De courtes majorités en faveur de l’octroi du pouvoir décisionnel à la Confédération se dessinent parmi les personnes dont le revenu du ménage est moyen (55%) et en Suisse francophone (53%). Avec 44%, celles qui sont au bénéfice d’une formation élevée sont encore au-dessus de la moyenne des répondants. Au contraire des 30-39 ans, qui ne sont que 21% à envisager cette option. Les sondés qui n’ont pas d’attaches partisanes sont 73% à vouloir laisser libre cours au marché. La classe des 18-29 ans est également majoritairement de cet avis (51%). Sous la barre des 50%, mais toujours au-dessus de la moyenne, se trouvent les citoyens dont le revenu est intermédiaire (48%) ainsi que les habitants des grandes agglomérations (45%). En Suisse francophone, seuls 28% des citoyens laisseraient faire le marché. Et dans les régions rurales, ils sont légèrement plus nombreux que la moyenne à être prêts à permettre aux caisses de décider (29%).

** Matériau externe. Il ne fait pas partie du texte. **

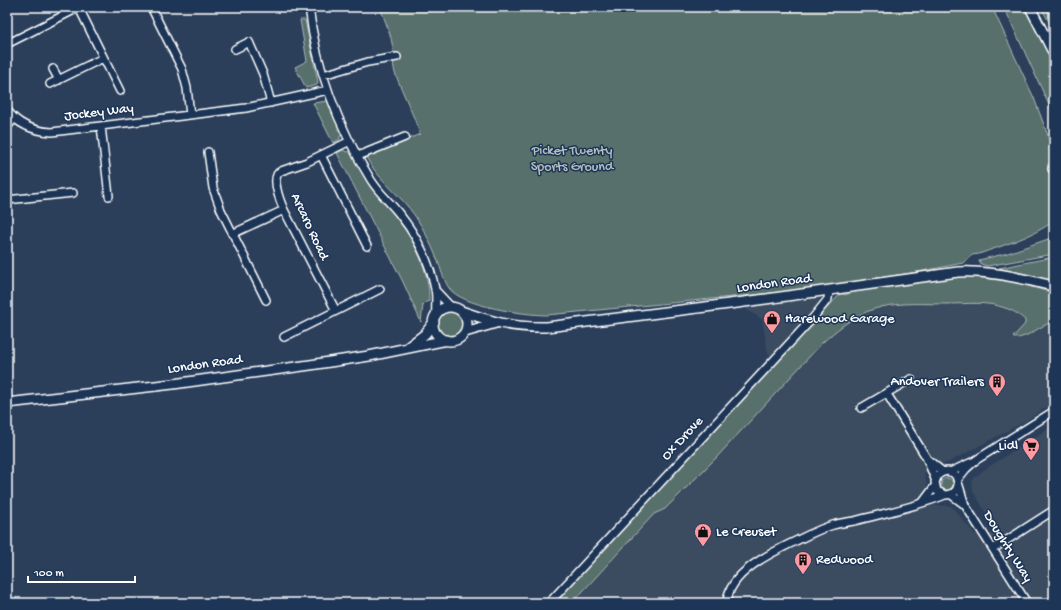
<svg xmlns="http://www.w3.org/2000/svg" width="1061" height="610" viewBox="0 0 1061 610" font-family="'Gochi Hand',sans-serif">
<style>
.built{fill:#3b4b60}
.green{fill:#59706c;stroke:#acb8b6}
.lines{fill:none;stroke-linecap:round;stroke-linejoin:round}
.minor-casing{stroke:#fff;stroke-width:10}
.major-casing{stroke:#fff;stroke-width:12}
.minor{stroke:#1d3557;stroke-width:7}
.major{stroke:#1d3557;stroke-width:9}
.labels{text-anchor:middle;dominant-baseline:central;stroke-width:3;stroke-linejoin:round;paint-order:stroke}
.street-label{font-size:14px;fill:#fff;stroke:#1d3557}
.park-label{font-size:14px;fill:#b4bfbd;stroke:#1d3557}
.poi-label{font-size:14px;fill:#fff;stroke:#1d3557;text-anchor:start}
</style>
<rect width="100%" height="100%" fill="#2b3f5b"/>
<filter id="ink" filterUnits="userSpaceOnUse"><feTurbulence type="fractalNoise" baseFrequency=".025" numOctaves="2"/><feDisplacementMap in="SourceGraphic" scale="8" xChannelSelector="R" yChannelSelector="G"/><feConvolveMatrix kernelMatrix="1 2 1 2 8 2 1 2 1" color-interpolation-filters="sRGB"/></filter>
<g filter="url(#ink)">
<!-- built -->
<path class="built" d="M818,297L821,301L773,358L768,354L762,319L747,310L746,307Z
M851,299L1054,303V402L1024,422L951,461L924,473L932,505L951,506L975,534H1003L996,529L973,491L972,482L974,478L982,471L1054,425V603H572Z"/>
<!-- green -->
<path class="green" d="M380,7H992L1034,98L1054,152V161L1047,165L1050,172L1054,171V221C1032,237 1004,245 979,254L972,255L963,263L918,272L838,284L773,293L547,315C525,315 461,306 449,288C443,279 441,269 437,259C431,244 424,229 415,216C401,195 378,180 366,157L420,134C413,113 403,94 395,73C392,63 394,53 392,43C390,31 384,19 380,7Z
M1004,7H1024L1054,65V116Z
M1041,7H1054V31Z
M300,20H305L318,82L317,85L306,88L295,67L307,61Z
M328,101L342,135L340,136V139L333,143L313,103Z
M343,150L347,152L350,150C357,164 364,178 374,191C380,200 389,208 396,217C414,240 430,271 429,301L426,302L423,305L421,322L403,282L337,153Z
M1054,237V254L987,266L981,264L979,260L1008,253Z
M1054,257V282L999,268Z
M968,276L1013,282L1054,293V322C1040,324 1029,339 1014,338L1013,337L1025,324V320C1019,315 1013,310 1005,308C987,301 967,304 948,304C920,304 892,301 866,312C850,319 835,331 822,343L716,458L665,509L654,514L572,603H554L841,293L845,295L852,292L864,290L949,277Z
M437 324a13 13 0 1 1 26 0a13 13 0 1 1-26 0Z
M941 484a6 6 0 1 1 12 0a6 6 0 1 1-12 0Z"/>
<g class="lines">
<defs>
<path id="minor" d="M151,7L182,69L187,88L190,115
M309,7C316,68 339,128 371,180C379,193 391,203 400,215C417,236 430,263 435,289C437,297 435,307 436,316
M79,8L120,91
M7,44L80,7
M235,49L249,42L263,74L271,103
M53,69L59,80
M323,75L368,62L397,57
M50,84L103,58
M7,110C18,125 34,131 52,132L246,108L328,90
M101,126L109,196
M7,127L14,119
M208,152L213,188L221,210L266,300
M321,155L367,246
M358,156L405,137
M1052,169L1054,168
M7,200L73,193
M232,234L284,210
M435,290L451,307
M336,311L284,210C280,201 270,176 281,171L307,162L350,141
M284,337L380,289
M887,394L926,457L935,479
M861,408L911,379
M927,459L943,472
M950,472L972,462
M958,479L966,469L976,460L1054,411
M958,485C957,492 952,495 945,495L937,491L935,482L938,475L943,472L948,471L953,473L956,476L965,505L1027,603
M950,494L965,505
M923,502L935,486
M993,549L1054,510
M549,603L812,319L828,299L829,290
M727,603C728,571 777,550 802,538C812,533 822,528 833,525C840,523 847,522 854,521C884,513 916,507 945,495"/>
<path id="major" d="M1030,7L1054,54
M433 324a17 17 0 1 1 34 0a17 17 0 1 1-34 0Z
M461,311C493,322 512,328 547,327L737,303L958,272C992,270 1022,279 1054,286
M465,332L496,323
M408,347L425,334L434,322
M7,403L173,384L310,365L369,356L447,340"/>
</defs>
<!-- minor casing -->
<use href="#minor" class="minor-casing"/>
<!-- major casing -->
<use href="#major" class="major-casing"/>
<!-- minor -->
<use href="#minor" class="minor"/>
<!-- major -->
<use href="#major" class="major"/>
</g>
</g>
<!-- icons -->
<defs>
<symbol id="shop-pin" viewBox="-11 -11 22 30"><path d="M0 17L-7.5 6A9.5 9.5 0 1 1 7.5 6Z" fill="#ff9aa2" stroke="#1d3557"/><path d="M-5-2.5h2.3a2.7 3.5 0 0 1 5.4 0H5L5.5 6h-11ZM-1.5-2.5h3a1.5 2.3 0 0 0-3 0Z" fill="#111"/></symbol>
<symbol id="building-pin" viewBox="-11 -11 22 30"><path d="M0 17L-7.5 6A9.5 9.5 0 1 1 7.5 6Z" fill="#ff9aa2" stroke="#1d3557"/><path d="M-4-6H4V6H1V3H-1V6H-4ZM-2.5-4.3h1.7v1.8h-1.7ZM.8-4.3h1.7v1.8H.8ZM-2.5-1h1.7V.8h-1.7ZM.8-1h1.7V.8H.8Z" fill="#111"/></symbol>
<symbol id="supermarket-pin" viewBox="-11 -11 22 30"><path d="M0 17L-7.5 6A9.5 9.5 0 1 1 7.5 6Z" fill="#ff9aa2" stroke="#1d3557"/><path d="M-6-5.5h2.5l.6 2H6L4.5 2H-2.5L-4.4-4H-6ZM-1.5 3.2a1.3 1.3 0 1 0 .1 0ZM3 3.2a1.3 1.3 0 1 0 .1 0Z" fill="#111"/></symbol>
</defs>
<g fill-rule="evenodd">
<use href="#shop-pin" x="762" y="309" width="20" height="27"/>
<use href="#building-pin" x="987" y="372" width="20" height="27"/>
<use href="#supermarket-pin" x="1021" y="436" width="20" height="27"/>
<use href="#shop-pin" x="693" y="522" width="20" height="27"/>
<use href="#building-pin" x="793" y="550" width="20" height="27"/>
</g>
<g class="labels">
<!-- street labels -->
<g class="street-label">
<text transform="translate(99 113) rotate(-7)">Jockey Way</text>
<text transform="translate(309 227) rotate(65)">Arcaro Road</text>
<text transform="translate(774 284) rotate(-8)">London Road</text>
<text transform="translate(205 365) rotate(-8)">London Road</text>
<text transform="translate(683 439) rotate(-47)">Ox Drove</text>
<text transform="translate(1007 547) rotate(58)">Doughty Way</text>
</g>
<!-- park labels -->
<g class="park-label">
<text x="572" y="151">Picket Twenty<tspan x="572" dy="16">Sports Ground</tspan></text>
</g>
<!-- poi labels -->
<g class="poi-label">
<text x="785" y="319">Harewood Garage</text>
<text x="984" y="382" text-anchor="end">Andover Trailers</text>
<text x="1018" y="446" text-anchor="end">Lidl</text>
<text x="716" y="532">Le Creuset</text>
<text x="816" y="560">Redwood</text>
</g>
</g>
<!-- margin -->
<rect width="1061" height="610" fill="none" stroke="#1d3557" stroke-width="24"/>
<rect x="12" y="12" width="1037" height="586" fill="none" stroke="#fff" stroke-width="1.5" filter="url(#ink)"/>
<!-- scale -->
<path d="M28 576v6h107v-6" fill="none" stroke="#ffffff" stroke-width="2"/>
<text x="34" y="576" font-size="12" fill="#ffffff" stroke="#1d3557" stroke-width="3" paint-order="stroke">100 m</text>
</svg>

En Suisse italienne, les positions sont très différentes. Une claire majorité (67%) est favorable à une décision par les caisses, alors que seuls 37% accorderaient cette prérogative au canton et même 5% seulement à la Confédération. Les italophones ne rejoignent la moyenne suisse que s’agissant de laisser libre cours au marché (38%).